Israel Perpanjang Larangan Siaran Media Asing, Anggap Berbahaya!

- Undang-undang larangan siaran asing Israel diperpanjang hingga 2027 tanpa status darurat
- Perdana Menteri berwenang melarang media asing tanpa persetujuan pengadilan
- Kebebasan pers Israel menurun di tengah perluasan kontrol terhadap media asing
Jakarta, IDN Times - Parlemen Israel, Knesset, pada Selasa (23/12/2025), menyetujui perpanjangan undang-undang yang memberi kewenangan kepada pemerintah untuk melarang siaran media asing yang dianggap membahayakan keamanan nasional. Aturan ini pertama kali diberlakukan pada April 2024, saat puncak konflik antara Israel dan Hamas.
Perpanjangan masa berlaku undang-undang tersebut ditetapkan hingga 31 Desember 2027 tanpa perlu adanya situasi darurat.
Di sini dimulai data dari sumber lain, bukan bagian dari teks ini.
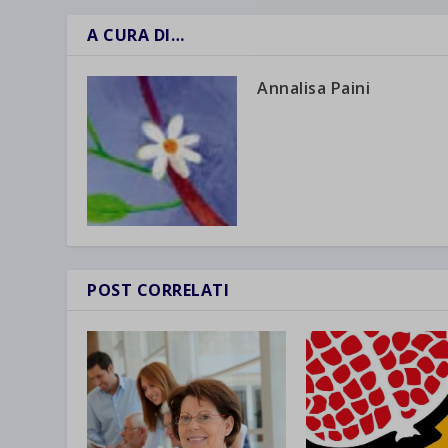
wpc*
A CURA DI…
Annalisa Paini
POST CORRELATI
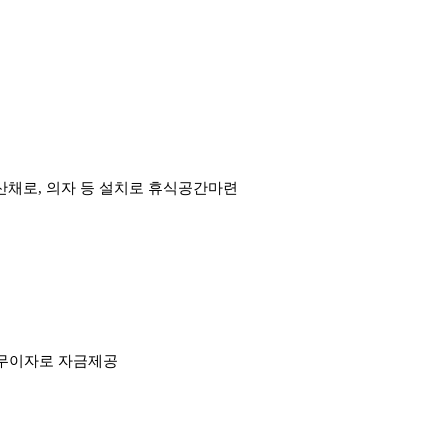
산채로, 의자 등 설치로 휴식공간마련
무이자로 자금제공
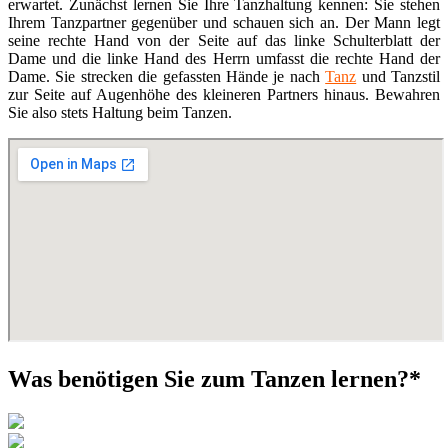
erwartet. Zunächst lernen Sie Ihre Tanzhaltung kennen: Sie stehen
Ihrem Tanzpartner gegenüber und schauen sich an. Der Mann legt
seine rechte Hand von der Seite auf das linke Schulterblatt der
Dame und die linke Hand des Herrn umfasst die rechte Hand der
Dame. Sie strecken die gefassten Hände je nach
Tanz
und Tanzstil
zur Seite auf Augenhöhe des kleineren Partners hinaus. Bewahren
Sie also stets Haltung beim Tanzen.
Was benötigen Sie zum Tanzen lernen?*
Kebijakan ini terutama menyasar pada jaringan berita asal Qatar, Al Jazeera, yang oleh otoritas Israel dituduh menjadi alat propaganda kelompok militan Palestina.
1. Perpanjangan UU siaran asing Israel hingga 2027 tanpa status darurat
Undang-undang tersebut pertama kali diberlakukan di tengah konflik antara Israel dan Hamas yang meletus setelah serangan Hamas terhadap Israel pada Oktober 2023. Aturan ini membatasi siaran media asing selama masa keadaan darurat. Pemerintah Israel menuduh Al Jazeera berperan sebagai saluran propaganda bagi kelompok militan Palestina, sehingga pada Mei 2024 menutup kantor media itu di Israel dan menyita peralatannya.
Perpanjangan undang-undang ini disahkan melalui amandemen yang disetujui pada Senin malam (22/12/2025), beberapa minggu setelah Knesset mengakhiri status darurat nasional pada 1 Desember 2025. Dengan amandemen tersebut, ketentuan pembatasan terhadap siaran media asing tetap berlaku hingga 31 Desember 2027 tanpa syarat keadaan darurat.
“Amandemen ini memungkinkan hingga 31 Desember 2027, pemberlakuan pembatasan terhadap siaran media asing yang dianggap membahayakan keamanan negara," menurut pernyataan Knesset, di akun X, dilansir Al Jazeera.
Menteri Komunikasi Israel, Shlomo Karhi, mengatakan bahwa saluran yang mendukung terorisme tidak dapat diterima, baik dalam masa normal maupun saat darurat.
2. PM Israel berwenang larang media asing tanpa persetujuan pengadilan
Dalam undang-undang yang diperpanjang tersebut, Perdana Menteri Israel memiliki wewenang untuk menentukan apakah suatu media asing dianggap mengancam keamanan nasional setelah berkonsultasi dengan badan keamanan, termasuk kepolisian. Jika salah satu badan memberikan pendapat positif, Perdana Menteri dapat memerintahkan pelarangan siaran.
Setelah itu, Menteri Komunikasi akan menghentikan siaran, menutup kantor media terkait, menyita peralatan, serta memblokir situs web tanpa memerlukan persetujuan pengadilan.
“Setelah beberapa kali memilih untuk mengesahkan undang-undang ini selama perang guna menghentikan siaran Al Jazeera di Israel, semalam kami menuntaskannya secara permanen, terlepas dari status darurat," ujar Menteri Komunikasi Israel, Shlomo Karhi, dilansir The Sun.
3. Kebebasan pers Israel menurun di tengah perluasan kontrol terhadap media asing
Kebebasan pers di Israel dilaporkan menurun sejak pecahnya perang di Gaza. Menurut Indeks Kebebasan Pers 2025 yang dirilis RSF, Israel turun 11 peringkat ke posisi 112 dari total 180 negara. Perpanjangan undang-undang yang memungkinkan pelarangan media asing ini memicu kekhawatiran baru mengenai potensi sensor terhadap media internasional di tengah konflik yang masih berlanjut.
Meskipun pemerintah menyatakan kebijakan tersebut difokuskan untuk menghadapi ancaman terhadap keamanan nasional, para pengkritik menilai langkah itu dapat membatasi liputan independen tentang situasi di Gaza. Menteri Komunikasi Shlomo Karhi menegaskan bahwa aturan ini penting untuk melindungi Israel dari apa yang disebutnya sebagai saluran teroris, baik dalam masa perang maupun damai.